Still, rate changes vary with the age of a property, said Mark Rosa, senior account executive with Borawski Insurance in Northampton. “With newer homes, rates are fairly stable. Someone with an older house could see some rate increases because there are some insurance credits on new homes that someone with a house built in 1978 is not going to qualify for,” he noted. “But I don’t expect what we saw the last few years, 10%, 15%, 20% rate increases. That’s gone away slowly, and I expect to see some kind of stability.”

“I don’t expect what we saw the last few years, 10%, 15%, 20% rate increases. That’s gone away slowly, and I expect to see some kind of stability.”

That said, climate change and natural disasters have continued to impact the rate environment in unpredictable ways.

“I think that we as insurers would like to have that buttoned down, but with weather patterns, I think we’ll have to wait a little while longer; I think that’s going to continue to plague the insurance industry,” he said, as opposed to, say, construction costs, which have settled a bit: “I think we’ve handled that with the rate increases in the past.”

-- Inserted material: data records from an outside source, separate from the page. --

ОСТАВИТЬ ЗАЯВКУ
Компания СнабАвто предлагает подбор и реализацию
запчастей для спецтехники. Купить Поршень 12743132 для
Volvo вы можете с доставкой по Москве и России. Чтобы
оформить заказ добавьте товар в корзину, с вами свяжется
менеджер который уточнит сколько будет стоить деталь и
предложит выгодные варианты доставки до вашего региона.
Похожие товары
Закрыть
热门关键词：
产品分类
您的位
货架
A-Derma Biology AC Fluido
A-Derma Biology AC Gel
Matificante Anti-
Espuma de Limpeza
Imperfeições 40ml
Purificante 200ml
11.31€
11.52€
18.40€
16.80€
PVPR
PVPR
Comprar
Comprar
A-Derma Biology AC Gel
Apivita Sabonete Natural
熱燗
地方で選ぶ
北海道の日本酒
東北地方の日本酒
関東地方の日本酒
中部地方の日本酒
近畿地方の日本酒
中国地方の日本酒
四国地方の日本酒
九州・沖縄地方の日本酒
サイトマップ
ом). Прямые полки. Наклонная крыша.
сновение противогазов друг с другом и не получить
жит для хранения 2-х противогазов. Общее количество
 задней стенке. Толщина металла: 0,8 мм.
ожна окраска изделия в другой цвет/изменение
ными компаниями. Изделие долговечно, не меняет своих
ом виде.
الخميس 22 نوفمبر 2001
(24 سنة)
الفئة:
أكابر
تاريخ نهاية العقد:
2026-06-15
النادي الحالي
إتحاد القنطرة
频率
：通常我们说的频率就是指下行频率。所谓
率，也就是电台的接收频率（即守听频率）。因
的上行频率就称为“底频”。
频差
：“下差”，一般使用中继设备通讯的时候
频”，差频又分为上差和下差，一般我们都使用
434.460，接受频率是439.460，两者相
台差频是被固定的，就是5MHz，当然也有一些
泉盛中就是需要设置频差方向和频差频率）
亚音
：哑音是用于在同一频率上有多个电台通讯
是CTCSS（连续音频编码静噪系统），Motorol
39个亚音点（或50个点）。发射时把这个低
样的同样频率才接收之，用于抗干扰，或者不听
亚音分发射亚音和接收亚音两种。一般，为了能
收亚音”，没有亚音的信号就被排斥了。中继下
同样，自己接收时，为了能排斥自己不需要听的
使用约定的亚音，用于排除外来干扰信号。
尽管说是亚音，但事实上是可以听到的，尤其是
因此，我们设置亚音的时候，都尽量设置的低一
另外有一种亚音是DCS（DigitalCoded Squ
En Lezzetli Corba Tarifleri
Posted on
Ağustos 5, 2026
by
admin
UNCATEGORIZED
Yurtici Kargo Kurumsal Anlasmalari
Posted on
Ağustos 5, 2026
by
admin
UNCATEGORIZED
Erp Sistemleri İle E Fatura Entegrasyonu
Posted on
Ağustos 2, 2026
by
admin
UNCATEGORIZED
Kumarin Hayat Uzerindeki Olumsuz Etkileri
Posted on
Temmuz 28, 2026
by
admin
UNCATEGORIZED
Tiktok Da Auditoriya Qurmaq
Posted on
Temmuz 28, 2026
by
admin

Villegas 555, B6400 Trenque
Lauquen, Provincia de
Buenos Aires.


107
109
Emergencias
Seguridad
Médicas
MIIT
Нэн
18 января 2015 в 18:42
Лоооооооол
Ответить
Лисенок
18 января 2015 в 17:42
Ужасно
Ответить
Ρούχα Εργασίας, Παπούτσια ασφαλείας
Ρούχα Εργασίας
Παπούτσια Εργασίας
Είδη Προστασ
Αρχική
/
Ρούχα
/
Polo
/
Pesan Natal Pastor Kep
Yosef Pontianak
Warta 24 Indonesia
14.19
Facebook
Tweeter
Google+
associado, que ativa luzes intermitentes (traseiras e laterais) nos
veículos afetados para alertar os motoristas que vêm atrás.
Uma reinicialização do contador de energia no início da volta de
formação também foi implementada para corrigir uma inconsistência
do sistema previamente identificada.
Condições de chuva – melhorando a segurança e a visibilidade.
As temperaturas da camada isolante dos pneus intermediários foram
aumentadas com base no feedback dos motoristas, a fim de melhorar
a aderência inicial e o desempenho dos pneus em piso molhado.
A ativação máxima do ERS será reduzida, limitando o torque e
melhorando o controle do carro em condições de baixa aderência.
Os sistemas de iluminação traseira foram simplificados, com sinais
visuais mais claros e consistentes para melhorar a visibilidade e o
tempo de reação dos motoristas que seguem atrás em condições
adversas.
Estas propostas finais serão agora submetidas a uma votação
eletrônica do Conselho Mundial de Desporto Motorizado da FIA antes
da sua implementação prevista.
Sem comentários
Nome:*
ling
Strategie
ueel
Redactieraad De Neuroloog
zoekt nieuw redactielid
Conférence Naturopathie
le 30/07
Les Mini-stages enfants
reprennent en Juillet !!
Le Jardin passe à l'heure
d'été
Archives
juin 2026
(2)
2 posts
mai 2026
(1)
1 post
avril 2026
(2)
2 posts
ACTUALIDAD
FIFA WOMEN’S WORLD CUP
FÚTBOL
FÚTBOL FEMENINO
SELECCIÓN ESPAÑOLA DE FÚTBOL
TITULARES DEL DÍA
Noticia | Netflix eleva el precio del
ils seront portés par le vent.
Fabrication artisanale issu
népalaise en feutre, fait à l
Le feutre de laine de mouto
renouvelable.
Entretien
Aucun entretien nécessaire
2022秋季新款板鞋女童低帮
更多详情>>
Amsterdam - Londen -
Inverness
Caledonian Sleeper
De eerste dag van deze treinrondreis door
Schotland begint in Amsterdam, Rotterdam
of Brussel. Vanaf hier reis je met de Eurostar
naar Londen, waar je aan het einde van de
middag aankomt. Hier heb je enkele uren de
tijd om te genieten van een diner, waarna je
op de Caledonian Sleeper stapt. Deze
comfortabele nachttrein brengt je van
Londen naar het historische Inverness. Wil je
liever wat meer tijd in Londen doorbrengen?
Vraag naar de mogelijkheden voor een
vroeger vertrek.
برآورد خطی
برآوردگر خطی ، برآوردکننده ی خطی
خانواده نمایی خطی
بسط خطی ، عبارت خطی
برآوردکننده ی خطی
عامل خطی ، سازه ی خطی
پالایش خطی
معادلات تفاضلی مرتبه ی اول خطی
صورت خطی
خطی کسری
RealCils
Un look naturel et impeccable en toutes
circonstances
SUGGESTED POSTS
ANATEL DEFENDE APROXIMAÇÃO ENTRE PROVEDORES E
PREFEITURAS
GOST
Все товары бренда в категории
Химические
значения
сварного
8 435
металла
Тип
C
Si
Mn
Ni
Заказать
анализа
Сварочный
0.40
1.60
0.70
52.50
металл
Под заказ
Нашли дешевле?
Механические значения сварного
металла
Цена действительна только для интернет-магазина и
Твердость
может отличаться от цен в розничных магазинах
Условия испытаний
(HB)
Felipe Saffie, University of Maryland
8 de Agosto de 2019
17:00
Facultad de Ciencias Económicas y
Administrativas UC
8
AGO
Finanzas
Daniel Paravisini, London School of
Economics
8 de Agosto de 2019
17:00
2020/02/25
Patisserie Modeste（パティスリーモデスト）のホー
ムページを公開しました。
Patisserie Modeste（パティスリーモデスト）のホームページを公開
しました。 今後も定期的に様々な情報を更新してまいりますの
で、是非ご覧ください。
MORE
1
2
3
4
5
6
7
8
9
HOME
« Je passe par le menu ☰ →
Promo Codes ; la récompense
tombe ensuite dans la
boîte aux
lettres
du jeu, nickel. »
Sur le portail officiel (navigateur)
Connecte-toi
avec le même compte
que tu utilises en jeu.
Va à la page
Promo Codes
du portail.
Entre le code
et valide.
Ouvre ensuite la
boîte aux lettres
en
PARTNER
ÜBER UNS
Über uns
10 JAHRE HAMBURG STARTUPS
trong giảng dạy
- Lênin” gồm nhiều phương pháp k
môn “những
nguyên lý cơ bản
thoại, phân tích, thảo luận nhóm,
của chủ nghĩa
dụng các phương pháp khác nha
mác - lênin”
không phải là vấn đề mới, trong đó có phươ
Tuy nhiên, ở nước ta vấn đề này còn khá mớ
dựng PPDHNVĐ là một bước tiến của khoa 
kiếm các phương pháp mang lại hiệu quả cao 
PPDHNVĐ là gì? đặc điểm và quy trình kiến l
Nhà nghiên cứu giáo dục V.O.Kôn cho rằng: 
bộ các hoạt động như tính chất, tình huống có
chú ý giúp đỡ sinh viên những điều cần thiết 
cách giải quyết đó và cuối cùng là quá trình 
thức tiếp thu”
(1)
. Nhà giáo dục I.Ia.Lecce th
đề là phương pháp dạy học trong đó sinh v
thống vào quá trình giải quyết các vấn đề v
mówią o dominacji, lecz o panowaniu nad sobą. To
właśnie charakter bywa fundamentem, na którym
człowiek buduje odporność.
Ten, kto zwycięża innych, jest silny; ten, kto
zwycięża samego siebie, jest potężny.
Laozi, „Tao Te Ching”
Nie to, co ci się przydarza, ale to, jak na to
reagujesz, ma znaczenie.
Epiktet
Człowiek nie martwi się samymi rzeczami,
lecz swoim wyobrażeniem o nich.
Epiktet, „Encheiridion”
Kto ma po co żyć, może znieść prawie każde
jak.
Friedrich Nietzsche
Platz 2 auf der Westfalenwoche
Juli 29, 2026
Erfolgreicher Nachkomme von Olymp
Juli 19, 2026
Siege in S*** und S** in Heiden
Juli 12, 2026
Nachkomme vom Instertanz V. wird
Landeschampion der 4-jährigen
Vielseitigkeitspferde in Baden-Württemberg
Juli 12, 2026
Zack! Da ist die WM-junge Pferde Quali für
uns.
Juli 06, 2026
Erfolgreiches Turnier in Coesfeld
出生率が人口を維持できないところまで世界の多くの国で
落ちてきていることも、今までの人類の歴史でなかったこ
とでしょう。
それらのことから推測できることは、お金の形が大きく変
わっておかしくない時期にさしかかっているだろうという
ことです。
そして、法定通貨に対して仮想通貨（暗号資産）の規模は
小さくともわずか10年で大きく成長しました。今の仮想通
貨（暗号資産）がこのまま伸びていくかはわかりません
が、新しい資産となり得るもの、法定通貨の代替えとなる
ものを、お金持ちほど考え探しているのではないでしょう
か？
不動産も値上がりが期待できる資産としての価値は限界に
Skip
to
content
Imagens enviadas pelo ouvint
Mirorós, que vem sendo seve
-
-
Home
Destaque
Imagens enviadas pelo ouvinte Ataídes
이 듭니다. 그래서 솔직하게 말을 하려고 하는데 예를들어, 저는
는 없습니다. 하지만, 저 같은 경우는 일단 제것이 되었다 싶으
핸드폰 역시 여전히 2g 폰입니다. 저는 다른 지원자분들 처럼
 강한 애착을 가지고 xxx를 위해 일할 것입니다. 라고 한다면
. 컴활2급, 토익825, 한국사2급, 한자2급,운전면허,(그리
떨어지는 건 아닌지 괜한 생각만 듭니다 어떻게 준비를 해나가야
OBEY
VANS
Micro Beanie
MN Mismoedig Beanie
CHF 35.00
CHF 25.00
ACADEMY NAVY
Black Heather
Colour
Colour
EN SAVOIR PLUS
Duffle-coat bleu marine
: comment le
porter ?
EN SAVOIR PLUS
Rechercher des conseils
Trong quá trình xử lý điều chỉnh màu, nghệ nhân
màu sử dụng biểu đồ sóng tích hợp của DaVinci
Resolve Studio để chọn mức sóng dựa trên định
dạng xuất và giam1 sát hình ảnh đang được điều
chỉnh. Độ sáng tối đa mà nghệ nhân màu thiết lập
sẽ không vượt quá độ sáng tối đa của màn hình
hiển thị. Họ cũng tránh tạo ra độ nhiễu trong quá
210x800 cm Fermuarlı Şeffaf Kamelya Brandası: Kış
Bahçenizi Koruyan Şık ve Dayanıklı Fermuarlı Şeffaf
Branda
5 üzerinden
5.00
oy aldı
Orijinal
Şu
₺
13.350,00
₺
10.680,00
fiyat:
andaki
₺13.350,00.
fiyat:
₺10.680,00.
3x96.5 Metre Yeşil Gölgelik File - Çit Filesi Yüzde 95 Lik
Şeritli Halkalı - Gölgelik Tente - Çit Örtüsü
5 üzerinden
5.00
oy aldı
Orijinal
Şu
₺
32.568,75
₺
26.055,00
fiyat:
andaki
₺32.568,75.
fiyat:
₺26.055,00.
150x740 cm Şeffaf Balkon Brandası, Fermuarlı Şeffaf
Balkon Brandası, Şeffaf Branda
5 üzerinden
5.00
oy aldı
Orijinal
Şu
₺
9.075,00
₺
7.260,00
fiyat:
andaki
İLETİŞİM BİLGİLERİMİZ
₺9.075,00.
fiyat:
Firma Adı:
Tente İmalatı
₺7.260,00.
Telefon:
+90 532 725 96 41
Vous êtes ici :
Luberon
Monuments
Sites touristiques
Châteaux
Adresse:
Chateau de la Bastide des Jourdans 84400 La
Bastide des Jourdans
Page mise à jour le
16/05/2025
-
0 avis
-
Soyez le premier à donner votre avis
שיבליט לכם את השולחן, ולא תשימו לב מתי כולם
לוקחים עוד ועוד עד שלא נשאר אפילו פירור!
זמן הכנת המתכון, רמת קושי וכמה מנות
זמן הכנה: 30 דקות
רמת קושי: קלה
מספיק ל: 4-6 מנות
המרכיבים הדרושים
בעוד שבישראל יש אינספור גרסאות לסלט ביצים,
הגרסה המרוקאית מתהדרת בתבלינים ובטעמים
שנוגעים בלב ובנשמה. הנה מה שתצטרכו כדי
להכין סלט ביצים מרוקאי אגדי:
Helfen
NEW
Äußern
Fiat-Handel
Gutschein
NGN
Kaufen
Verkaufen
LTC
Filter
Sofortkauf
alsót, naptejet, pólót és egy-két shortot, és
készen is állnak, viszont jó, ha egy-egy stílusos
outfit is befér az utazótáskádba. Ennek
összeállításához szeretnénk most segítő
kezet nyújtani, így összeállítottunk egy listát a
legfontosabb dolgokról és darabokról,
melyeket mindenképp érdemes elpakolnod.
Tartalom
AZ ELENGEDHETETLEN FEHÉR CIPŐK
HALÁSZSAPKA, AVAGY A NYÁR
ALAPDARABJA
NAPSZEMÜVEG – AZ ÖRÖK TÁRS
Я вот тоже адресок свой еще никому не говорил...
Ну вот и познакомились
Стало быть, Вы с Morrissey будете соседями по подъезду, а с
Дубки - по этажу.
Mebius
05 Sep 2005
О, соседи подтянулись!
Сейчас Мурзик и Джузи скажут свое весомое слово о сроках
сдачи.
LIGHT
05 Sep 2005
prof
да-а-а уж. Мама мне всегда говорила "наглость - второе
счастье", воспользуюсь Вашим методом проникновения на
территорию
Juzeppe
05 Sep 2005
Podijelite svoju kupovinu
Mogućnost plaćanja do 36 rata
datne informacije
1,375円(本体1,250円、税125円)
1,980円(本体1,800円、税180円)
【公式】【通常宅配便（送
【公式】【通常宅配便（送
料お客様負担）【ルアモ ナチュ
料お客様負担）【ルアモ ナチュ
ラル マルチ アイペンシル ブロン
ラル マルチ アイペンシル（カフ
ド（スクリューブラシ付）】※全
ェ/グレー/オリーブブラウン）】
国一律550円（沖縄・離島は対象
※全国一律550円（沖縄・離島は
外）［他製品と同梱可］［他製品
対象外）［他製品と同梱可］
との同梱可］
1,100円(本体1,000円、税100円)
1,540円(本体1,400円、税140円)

Automotive insurance has seen rate increases as well, but for different reasons, one of which is simply today’s technological sophistication, Hanmer said. “A fender bender used to cost $500, now it’s six grand, with all the cameras in these cars now.”

Another issue causing auto rates to rise is what Rosa, and others in the insurance industry, characterize as “legal system abuse,” or a trend toward massive payouts in lawsuits that wind up being borne by insurance payers and, eventually, passed on to customers. It’s a concern across all types of insurance, but particularly product liability and auto accidents; in those areas, verdict payouts rose 7.1% annually, on average, between 2016 and 2022, according to the U.S. Chamber of Commerce.

A 2025 Perryman Group study, “The Economic Impact of Excessive Tort Costs on U.S. Households,” says consumer prices in the U.S. are estimated to be 1.32% higher than they would be without excessive litigation.